You won't find a feature like Zoom Clips in any other video calling software right now, but you can still send video messages to contacts in most of the popular clients, with a few exceptions (we're looking at you, Google Meet). What's more, there are communication tools that specialize in asynchronous video messaging, removing the pressure to get everyone together on the same call.

If you want to send a video clip to someone else in Microsoft Teams, you'll see a small clip recording button right next to the send button inside your conversations. Your clips can be up to a minute in length, and you can pause and restart the recording along the way. You're then given the option to review the video before sending it.
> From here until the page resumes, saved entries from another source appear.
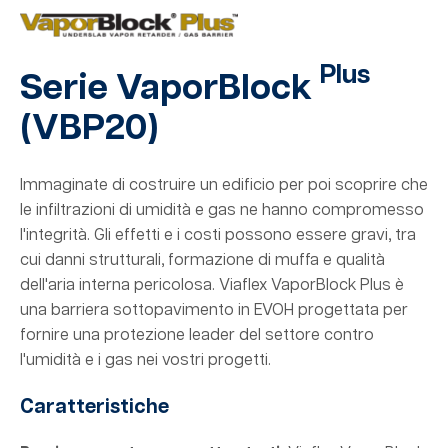
Plus
Serie VaporBlock
(VBP20
)
Immaginate di costruire un edificio per poi scoprire che
le infiltrazioni di umidità e gas ne hanno compromesso
l'integrità. Gli effetti e i costi possono essere gravi, tra
cui danni strutturali, formazione di muffa e qualità
dell'aria interna pericolosa. Viaflex VaporBlock Plus è
una barriera sottopavimento in EVOH progettata per
fornire una protezione leader del settore contro
l'umidità e i gas nei vostri progetti.
Caratteristiche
You can also attach a file from disk to your conversation, if needed.

Over in the web and desktop clients for Slack, you can click the “record a video clip” button at the bottom of any conversation—it's the button that looks like a video camera. On mobile, tap the + (plus) button to find the option. The clip can include screen sharing, and can be up to five minutes long—you're able to review it afterward, and as on Teams, you can simply upload an existing video file if you prefer.

For something a bit more specialized, consider Loom. It offers a lot of the features you'll be familiar with from other video calling apps, including screen sharing, annotations, highlights, and basic video editing features—but everything works asynchronously, so you're essentially holding a conversation via video clips. In your central workspace you can manage who's able to view and comment on recordings.

Vidcast is another application built around the idea of asynchronous video communication. Whether you need to present something, respond to a query, or conduct an interview, Vidcast helps you get your clips in suitable shape. Sharing, collaborating on, and commenting on videos is all nicely managed, and there are features such as increased playback speeds that you can leverage to boost your productivity even further.